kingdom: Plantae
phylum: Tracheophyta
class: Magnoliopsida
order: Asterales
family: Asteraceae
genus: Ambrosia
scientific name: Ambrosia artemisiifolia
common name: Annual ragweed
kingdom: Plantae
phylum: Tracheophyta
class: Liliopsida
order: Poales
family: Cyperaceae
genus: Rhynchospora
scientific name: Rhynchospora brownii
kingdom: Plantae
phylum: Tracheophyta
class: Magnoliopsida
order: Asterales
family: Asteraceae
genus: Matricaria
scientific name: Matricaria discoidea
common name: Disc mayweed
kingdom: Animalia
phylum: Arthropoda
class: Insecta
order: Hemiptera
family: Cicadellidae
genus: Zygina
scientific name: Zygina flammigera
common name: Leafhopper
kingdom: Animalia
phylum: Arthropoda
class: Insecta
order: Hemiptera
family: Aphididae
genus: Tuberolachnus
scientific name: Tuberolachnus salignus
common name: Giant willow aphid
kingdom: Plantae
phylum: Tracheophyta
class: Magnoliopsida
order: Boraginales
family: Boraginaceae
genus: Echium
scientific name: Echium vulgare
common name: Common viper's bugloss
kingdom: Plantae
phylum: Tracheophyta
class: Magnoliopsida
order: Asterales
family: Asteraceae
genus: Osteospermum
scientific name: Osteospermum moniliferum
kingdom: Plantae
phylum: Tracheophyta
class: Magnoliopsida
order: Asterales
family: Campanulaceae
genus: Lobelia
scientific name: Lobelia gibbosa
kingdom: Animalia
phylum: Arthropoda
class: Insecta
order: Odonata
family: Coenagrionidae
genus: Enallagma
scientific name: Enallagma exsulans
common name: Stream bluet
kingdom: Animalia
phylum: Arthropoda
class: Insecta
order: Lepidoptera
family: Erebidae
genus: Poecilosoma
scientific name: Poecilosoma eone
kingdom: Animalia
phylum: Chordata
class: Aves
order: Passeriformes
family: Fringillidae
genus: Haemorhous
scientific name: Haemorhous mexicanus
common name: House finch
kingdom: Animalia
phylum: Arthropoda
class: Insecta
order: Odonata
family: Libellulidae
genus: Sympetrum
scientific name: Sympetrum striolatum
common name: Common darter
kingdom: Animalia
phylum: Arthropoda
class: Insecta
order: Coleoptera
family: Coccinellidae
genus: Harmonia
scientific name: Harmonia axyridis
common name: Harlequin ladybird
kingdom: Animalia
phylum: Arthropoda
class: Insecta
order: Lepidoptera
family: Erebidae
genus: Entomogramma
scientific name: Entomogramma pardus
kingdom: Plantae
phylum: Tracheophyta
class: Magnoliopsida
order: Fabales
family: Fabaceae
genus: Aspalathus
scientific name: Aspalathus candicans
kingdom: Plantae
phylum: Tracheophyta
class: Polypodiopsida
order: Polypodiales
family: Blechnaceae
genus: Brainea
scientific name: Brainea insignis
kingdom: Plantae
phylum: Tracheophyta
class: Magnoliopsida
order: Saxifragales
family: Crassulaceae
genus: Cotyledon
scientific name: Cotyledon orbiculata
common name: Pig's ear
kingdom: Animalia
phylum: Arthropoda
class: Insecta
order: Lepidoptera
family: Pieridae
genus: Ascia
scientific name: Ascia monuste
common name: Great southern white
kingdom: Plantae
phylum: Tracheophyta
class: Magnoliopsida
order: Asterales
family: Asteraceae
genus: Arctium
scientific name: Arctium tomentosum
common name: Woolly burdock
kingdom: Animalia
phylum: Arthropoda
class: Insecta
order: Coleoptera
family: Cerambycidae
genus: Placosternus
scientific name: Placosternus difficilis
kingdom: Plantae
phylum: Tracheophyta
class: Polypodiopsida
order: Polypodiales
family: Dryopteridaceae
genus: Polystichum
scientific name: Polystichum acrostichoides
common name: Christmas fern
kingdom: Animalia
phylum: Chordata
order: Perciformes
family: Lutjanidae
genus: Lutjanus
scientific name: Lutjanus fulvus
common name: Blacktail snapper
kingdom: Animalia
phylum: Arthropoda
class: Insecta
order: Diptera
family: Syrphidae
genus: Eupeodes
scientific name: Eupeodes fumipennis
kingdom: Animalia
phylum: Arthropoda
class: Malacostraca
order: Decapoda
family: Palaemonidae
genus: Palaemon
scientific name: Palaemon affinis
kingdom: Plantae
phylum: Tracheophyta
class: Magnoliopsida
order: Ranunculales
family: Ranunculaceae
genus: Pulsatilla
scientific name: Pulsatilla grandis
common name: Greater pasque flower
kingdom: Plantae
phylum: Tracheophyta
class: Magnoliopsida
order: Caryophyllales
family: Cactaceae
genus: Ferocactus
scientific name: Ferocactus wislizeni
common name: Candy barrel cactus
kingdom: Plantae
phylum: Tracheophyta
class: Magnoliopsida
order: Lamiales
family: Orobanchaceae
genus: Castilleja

▶ **TASK INSTRUCTIONS**:
Present the material as a Markdown table with the columns "Row" and "Entry", numbering each line and omitting blank lines. Begin at the line that contains "genus: Ambrosia" and stop after the line that contains "genus: Enallagma".

▶ **TASK RESPONSE**:
| Row | Entry |
|---|---|
| 1 | genus: Ambrosia |
| 2 | scientific name: Ambrosia artemisiifolia |
| 3 | common name: Annual ragweed |
| 4 | kingdom: Plantae |
| 5 | phylum: Tracheophyta |
| 6 | class: Liliopsida |
| 7 | order: Poales |
| 8 | family: Cyperaceae |
| 9 | genus: Rhynchospora |
| 10 | scientific name: Rhynchospora brownii |
| 11 | kingdom: Plantae |
| 12 | phylum: Tracheophyta |
| 13 | class: Magnoliopsida |
| 14 | order: Asterales |
| 15 | family: Asteraceae |
| 16 | genus: Matricaria |
| 17 | scientific name: Matricaria discoidea |
| 18 | common name: Disc mayweed |
| 19 | kingdom: Animalia |
| 20 | phylum: Arthropoda |
| 21 | class: Insecta |
| 22 | order: Hemiptera |
| 23 | family: Cicadellidae |
| 24 | genus: Zygina |
| 25 | scientific name: Zygina flammigera |
| 26 | common name: Leafhopper |
| 27 | kingdom: Animalia |
| 28 | phylum: Arthropoda |
| 29 | class: Insecta |
| 30 | order: Hemiptera |
| 31 | family: Aphididae |
| 32 | genus: Tuberolachnus |
| 33 | scientific name: Tuberolachnus salignus |
| 34 | common name: Giant willow aphid |
| 35 | kingdom: Plantae |
| 36 | phylum: Tracheophyta |
| 37 | class: Magnoliopsida |
| 38 | order: Boraginales |
| 39 | family: Boraginaceae |
| 40 | genus: Echium |
| 41 | scientific name: Echium vulgare |
| 42 | common name: Common viper's bugloss |
| 43 | kingdom: Plantae |
| 44 | phylum: Tracheophyta |
| 45 | class: Magnoliopsida |
| 46 | order: Asterales |
| 47 | family: Asteraceae |
| 48 | genus: Osteospermum |
| 49 | scientific name: Osteospermum moniliferum |
| 50 | kingdom: Plantae |
| 51 | phylum: Tracheophyta |
| 52 | class: Magnoliopsida |
| 53 | order: Asterales |
| 54 | family: Campanulaceae |
| 55 | genus: Lobelia |
| 56 | scientific name: Lobelia gibbosa |
| 57 | kingdom: Animalia |
| 58 | phylum: Arthropoda |
| 59 | class: Insecta |
| 60 | order: Odonata |
| 61 | family: Coenagrionidae |
| 62 | genus: Enallagma |